Fire at Engineer’s Office causes $100,000 in damages

On Dec. 15, the Madison County Engineer’s Office lost a semi truck (left) and a dump truck in a fire likely caused by a faulty engine block heater.

(Posted Dec. 27, 2017)

By Kristy Zurbrick, Madison Editor

The Madison County Engineer’s Office lost a semi truck, a dump truck, and 20 pallets of asphalt crack sealer in a fire on Dec. 15. The estimated value of the loss is $100,000.

Investigators suspect that electrical malfunction of a heater placed on the semi’s engine block started the fire. The fire then spread to the crack sealer and from there to the dump truck.

“That’s our best guesstimation,” said Brian Bennington, chief of Central Townships Fire District, the primary responder to the fire. He said the severity of the damage to the semi made it difficult to determine exactly what happened.

“There’s really nothing left but a frame and engine on that truck. It was fully engulfed,” said County Engineer Bryan Dhume.

A Madison County Sheriff’s deputy on duty in the area was the first to notice the fire. He called it in just after midnight. Fire crews from Central Townships, London, Plain City, and Pleasant Township in Clark County responded, as did Madison County EMS and the Sheriff’s Office.

Crews doused the fire and cleared the scene around 3:30 a.m., after which Dhume and two members of his staff cleaned up a minor diesel fuel spill and moved the smoldering crack sealer away from the engineer’s office building. The fire scorched siding on the building. Heat from the fire damaged some insulation.

“We’re very fortunate (the fire) did not make its way inside the building,” Dhume said.

He explained that it is common practice to place heaters on diesel truck engines because the engines are hard to start in cold temperatures. The semi lost in the fire was a 1991 Peterbilt used to haul stone. The engineer’s office used the truck regularly and serviced it every 5,000 miles, Dhume said. The trailer attached to the truck suffered minor damage that can be repaired, he added.

“I’m not sure anything could’ve been done differently. (The block heater) is a regular piece of equipment, and it’s standard practice to plug those things in overnight. It was just one of those unfortunate things,” he said.

Investigators believe a Dec. 15 fire at the Madison County Engineer’s Office spread from a semi truck to pallets of asphalt crack sealer, causing damage to the exterior of Engineer’s Office building. From there, the fire spread to a dump truck parked next to the semi.

Dhume estimates the value of the lost materials and equipment as follows: $18,000 in crack sealer, $25,000 for the semi, and $50,000 for the dump truck, a 2004 International. He has yet to receive an estimate on repairs to the damaged building. Insurance will cover the losses.

“The downside is we’re not going to be able to find the same in used trucks (for replacements), especially the dump truck since they are custom specified for us,” Dhume said.

Ditch crews used the dump truck to haul riprap, large stone used for erosion control.

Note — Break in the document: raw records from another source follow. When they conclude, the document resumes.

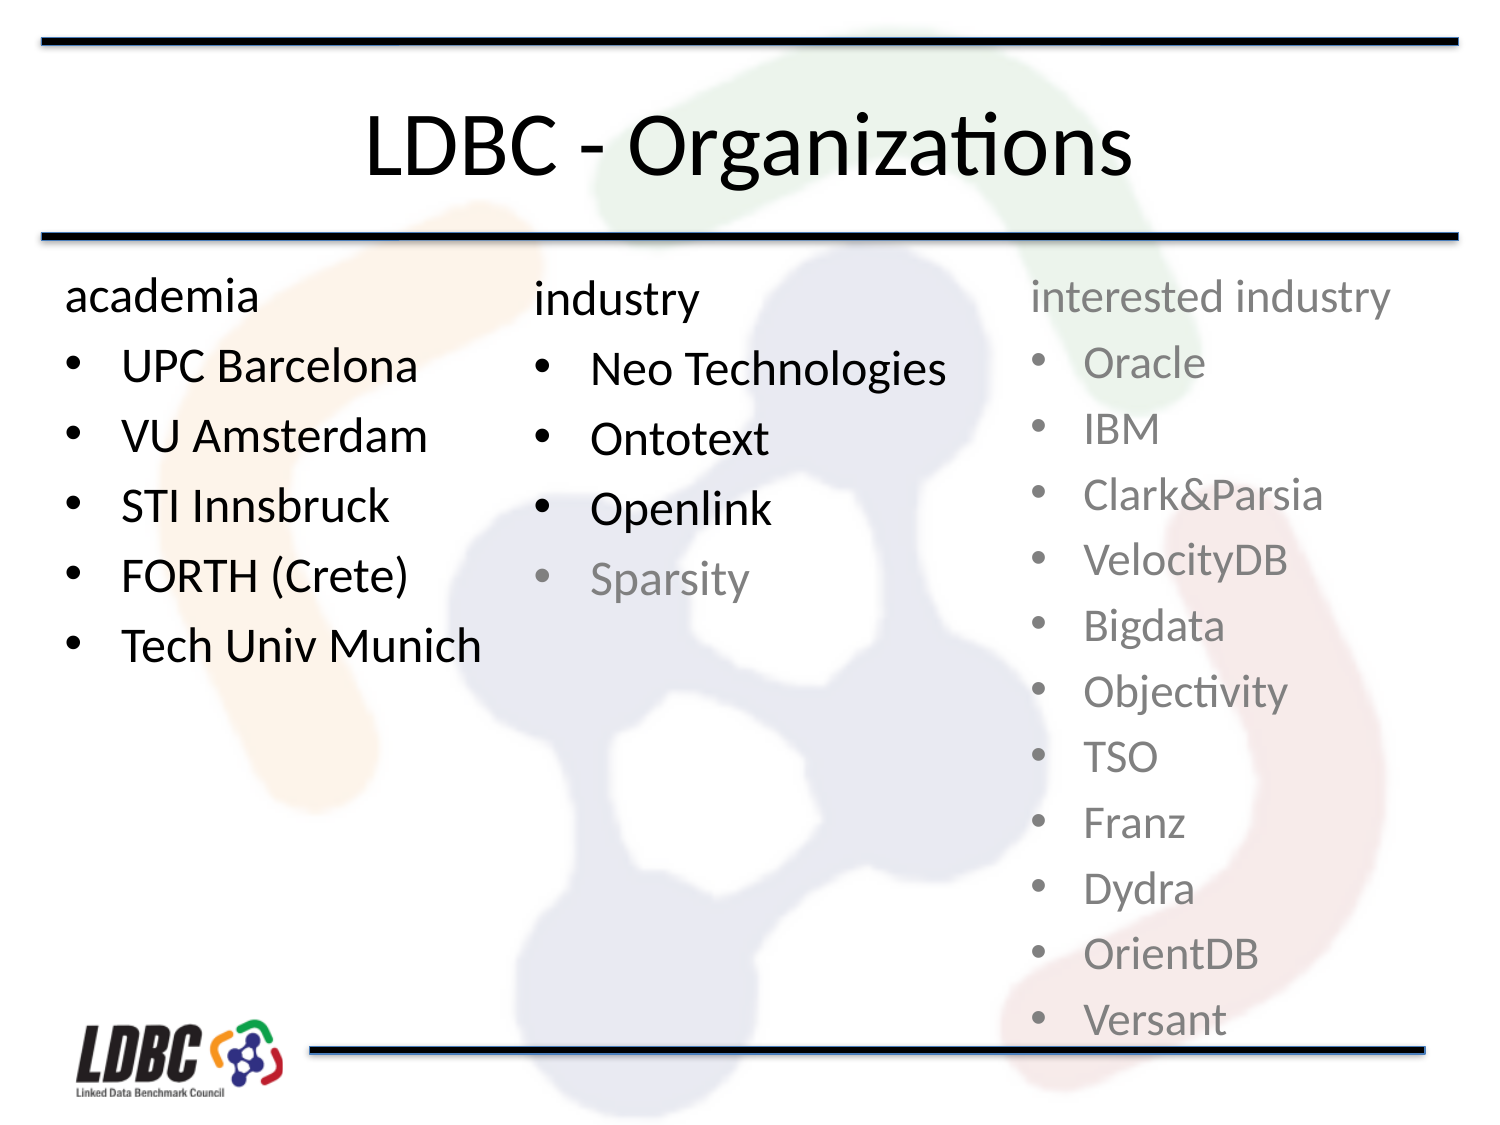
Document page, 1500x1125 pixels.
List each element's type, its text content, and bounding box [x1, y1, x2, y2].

list academia UPC Barcelona VU Amsterdam STI Innsbruck FORTH (Crete) Tech Univ Munich [49, 254, 519, 998]
title LDBC - Organizations [75, 45, 1425, 233]
text_box industry Neo Technologies Ontotext Openlink Sparsity [518, 258, 964, 1001]
text_box interested industry Oracle IBM Clark&Parsia VelocityDB Bigdata Objectivity TSO Franz Dydra OrientDB Versant [1015, 258, 1461, 1054]
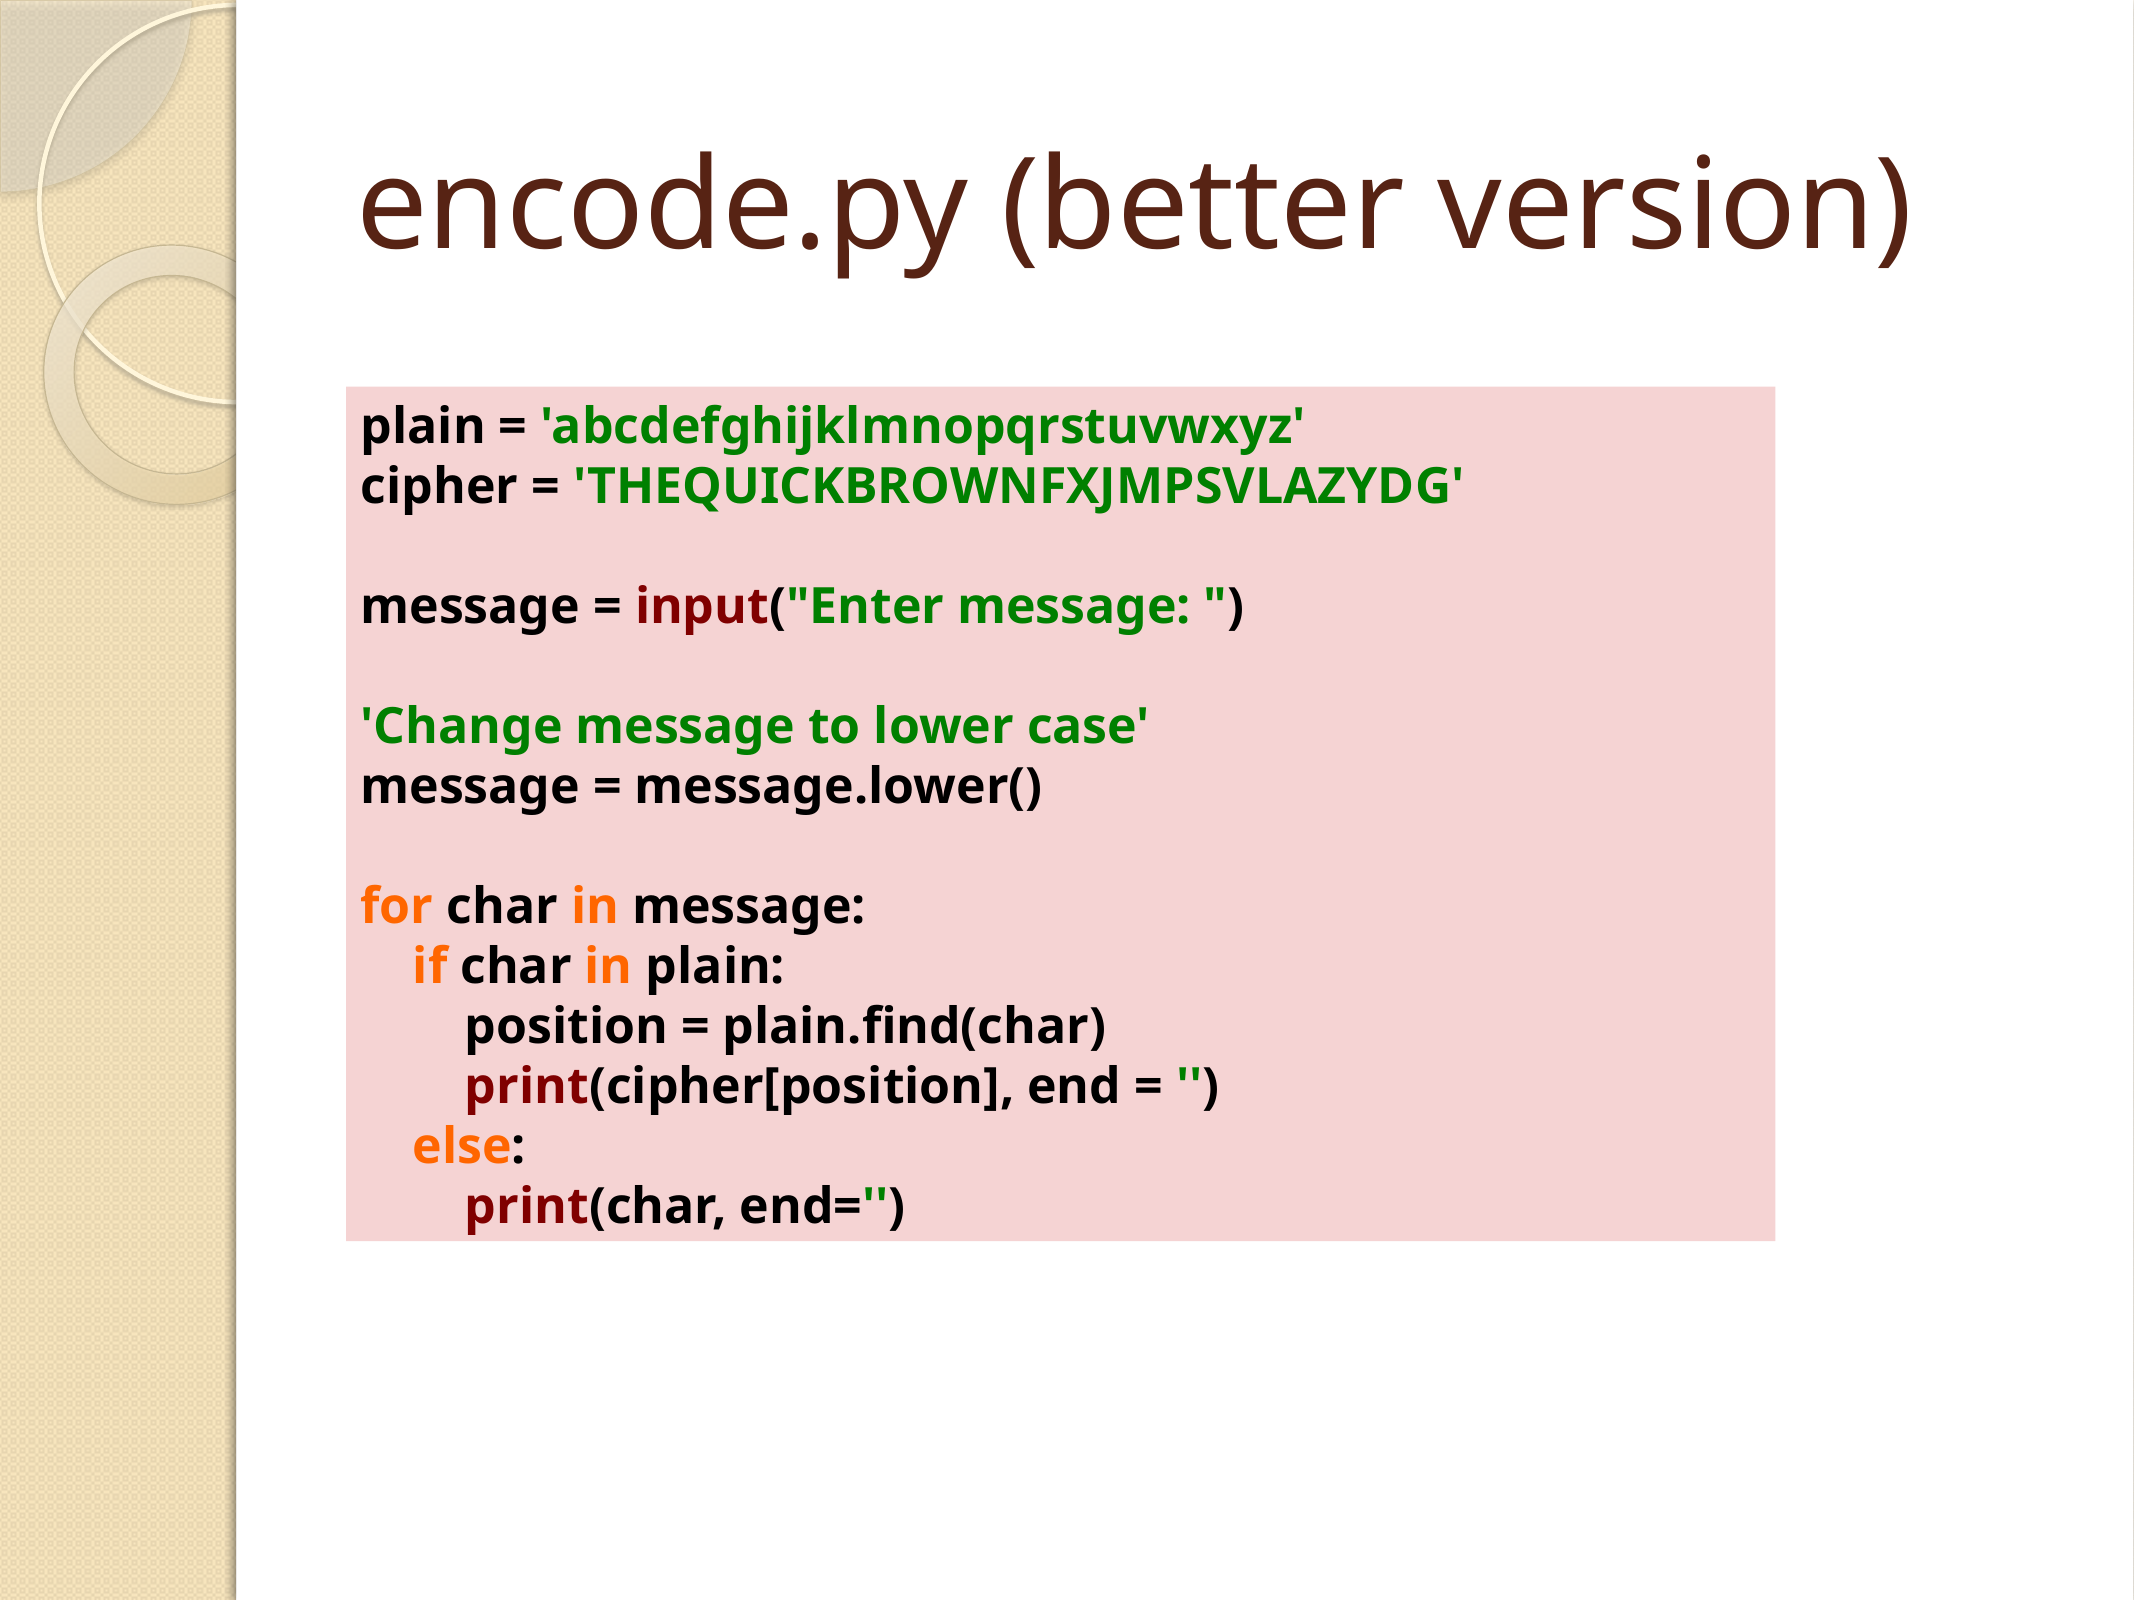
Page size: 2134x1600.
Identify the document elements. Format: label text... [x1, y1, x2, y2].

title encode.py (better version) [334, 64, 2085, 331]
text_box plain = 'abcdefghijklmnopqrstuvwxyz' cipher = 'THEQUICKBROWNFXJMPSVLAZYDG' message = input("Enter message: ") 'Change message to lower case' message = message.lower() for char in message: if char in plain: position = plain.find(char) print(cipher[position], end = '') else: print(char, end='') [346, 386, 1776, 1242]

The stone is hard on truck beds. The truck was outfitted with a special bed that could handle the wear and tear.

Dhume said that in purchasing a new dump truck, his office will have to absorb any costs above the insured replacement value of the lost truck. He said a new truck will cost about $150,000.

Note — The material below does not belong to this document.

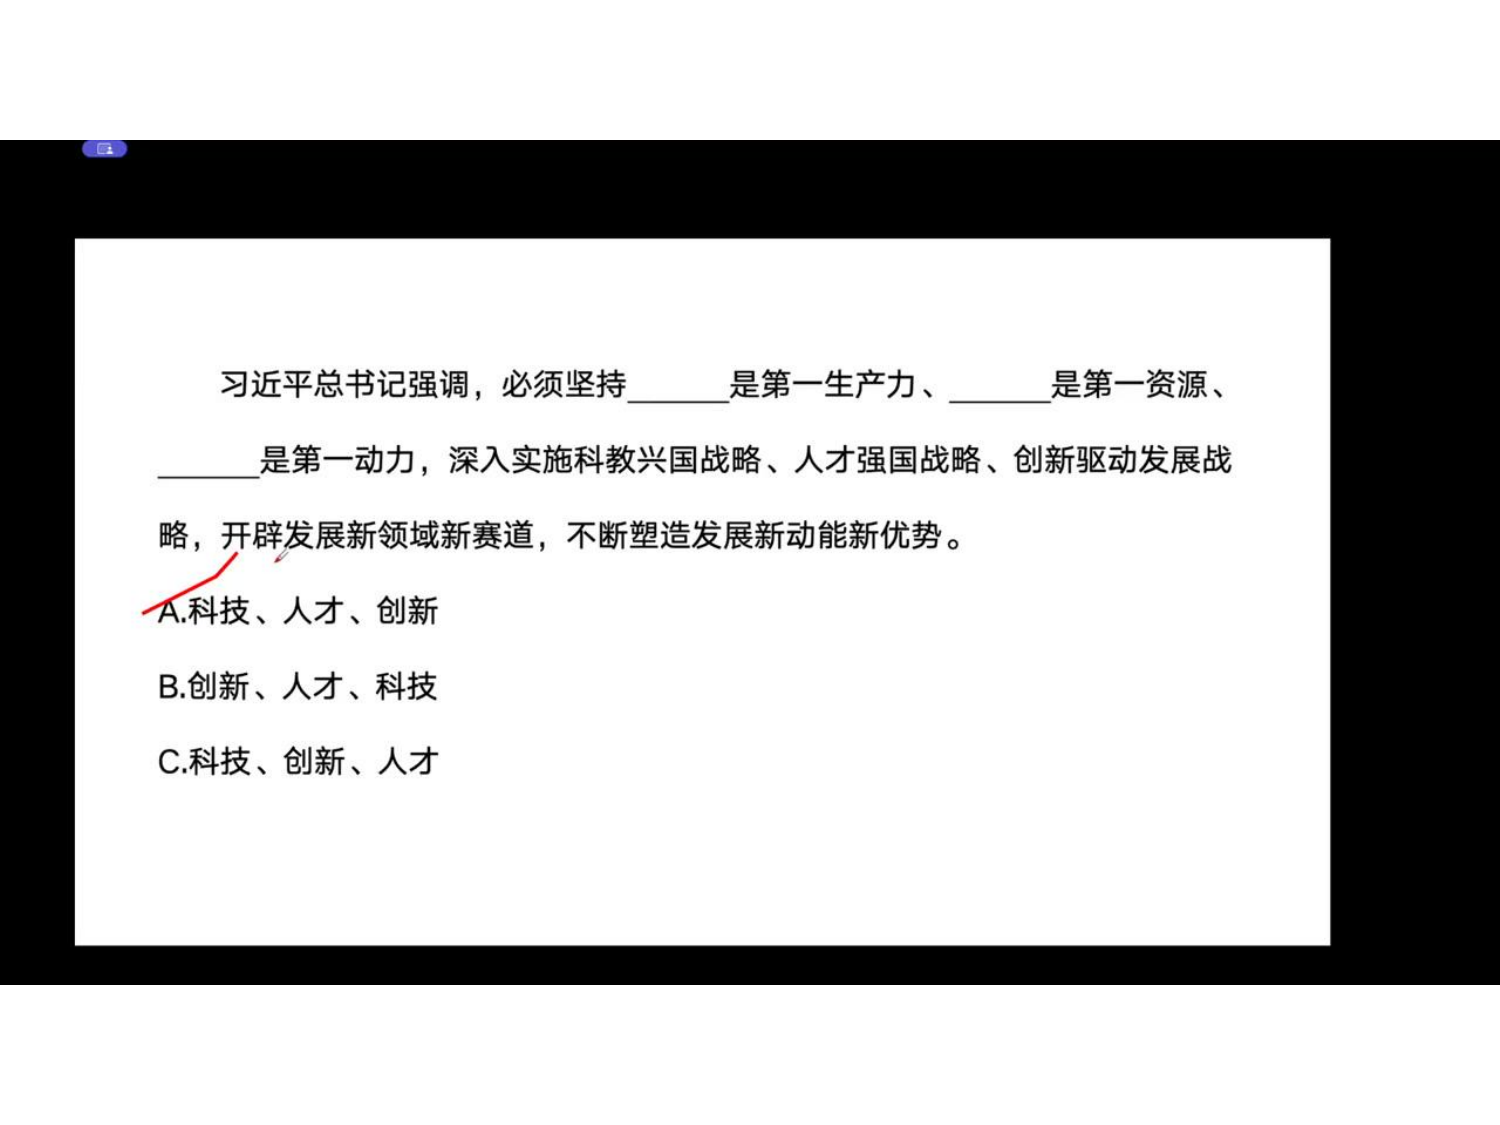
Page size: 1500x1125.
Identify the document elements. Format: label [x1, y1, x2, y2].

Moving forward, Dhume said, crack seal materials will be stored further away from any structures. He also plans to install a second Knox Box, a fireproof box containing keys and other access items for emergency responders. The fire department had trouble getting to the Dec. 15 fire because a fence with a mechanically operated gate surrounds the equipment yard. The second Knox Box will be installed at the gate.

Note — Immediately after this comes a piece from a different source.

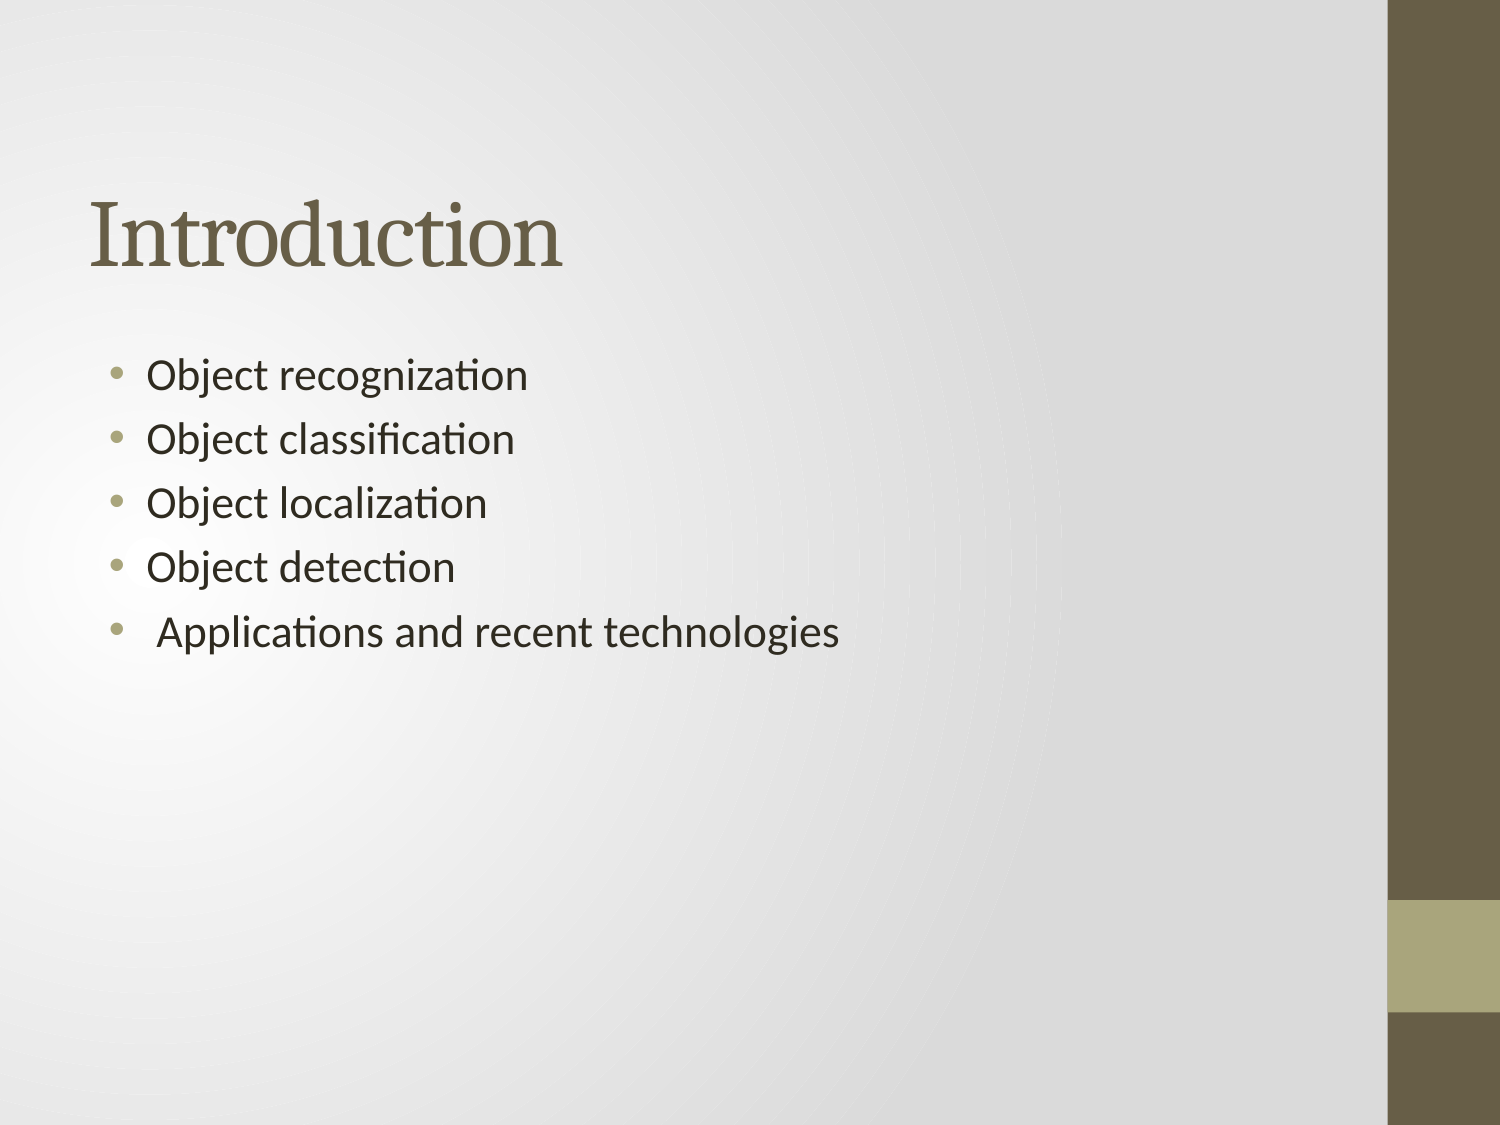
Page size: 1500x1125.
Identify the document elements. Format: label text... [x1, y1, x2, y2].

list Object recognization Object classification Object localization Object detection Applications and recent technologies [75, 337, 1325, 1050]
title Introduction [73, 128, 1427, 329]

Central Townships Fire District needs to replace $16,000 worth of hoses and firefighter bunker gear. The gear absorbed the liquified crack sealer, which is flammable, Bennington explained.

Dhume said in addition to being thankful the fire didn’t get inside the building, he was impressed with how the incident was handled.

“I was encouraged by the response of everyone involved–from the fire department to our employees. Everyone did what they needed to do. Everyone did their job,” he said.